Ever since I learned that my cancer had metastasized to my lungs and that I have a dim prognosis, more than one person has commented on a change in me, and on my resigned tone, as if I have accepted my death from this disease as a foregone conclusion, even if I don’t know when exactly that will be. More than one person has told me that I seem to have lost my traditional fierceness. Even Josh accuses me now of being a defeatist, that by conceding my fate, I am succumbing to the disease, that I have stopped fighting. 

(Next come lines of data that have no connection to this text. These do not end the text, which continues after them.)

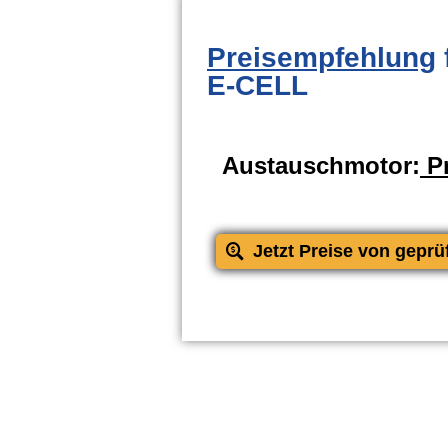
Preisempfehlung
E-CELL
Austauschmotor:
Pr
Jetzt Preise von geprü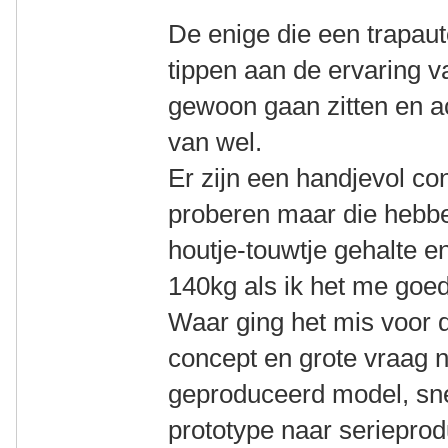
De enige die een trapau
tippen aan de ervaring v
gewoon gaan zitten en a
van wel.
Er zijn een handjevol con
proberen maar die hebbe
houtje-touwtje gehalte e
140kg als ik het me goed
Waar ging het mis voor 
concept en grote vraag n
geproduceerd model, sne
prototype naar serieprod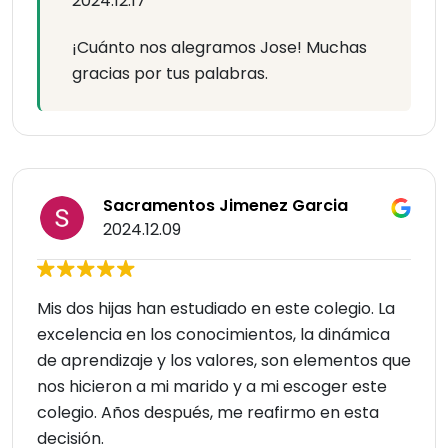
2024.12.17
¡Cuánto nos alegramos Jose! Muchas
gracias por tus palabras.
Sacramentos Jimenez Garcia
2024.12.09
Mis dos hijas han estudiado en este colegio. La
excelencia en los conocimientos, la dinámica
de aprendizaje y los valores, son elementos que
nos hicieron a mi marido y a mi escoger este
colegio. Años después, me reafirmo en esta
decisión.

Josh and others have misinterpreted my actions. It is true—I have spent the last few months confronting my mortality, accepting the likelihood of my death from my cancer, trying to find peace with my destiny. But what Josh and others don’t understand is that with acceptance and peace, I have learned to live more fully and completely in the here and now, that I now live with a fierceness, passion, and love that I’ve never known. In what is the greatest irony of all, I have come to realize that in accepting death, I am embracing life in all of its splendor, for the first time. Indeed, the part of me that believes in things happening for a reason believes that I am, through this cancer journey, meant to understand within the depths of my soul this paradox of death and life.



A friend who died within two years of her diagnosis told me she sometimes felt like her husband and she were two ghosts living in the same house, pale shadows of their former happy selves, circling each other, not knowing what to say, disconnected from each other and the rest of the world, so lonely and isolated in their individual suffering. I now know what she meant. Because Josh and I are on sharply divergent paths—mine leads toward death and whatever awaits, and his toward a new life without me but with the children and a new wife. My greatest fears are a painful death and not doing everything I want to do before I die. His greatest fear is going on without me. I am angry at him for the happy life I know he will rebuild after I am gone. He is angry at me for getting sick and dying. I feel endless guilt for having married him and dooming him to be a widower at such a young age, and the children to be motherless. He feels endless guilt for not being able to save me. And in all of our fear, anger, guilt, and sadness we feel alone, and so impotent in our inability to help each other.



Why do we always assume that the ideal life is a long one? Why do we assume that it is so awful to die young? Could it be that the ones who die young are better off? Could it be that death offers greater wisdom and joy than this life and those who die young are indeed lucky in their ability to attain those gifts sooner? Perhaps these are simply the musings of a person desperately trying to come to terms with her own early death. And yet, I can assure you that I feel no desperation (other than the desperation to finish all the preparations before it’s too late), that if anything I feel almost total and complete peace.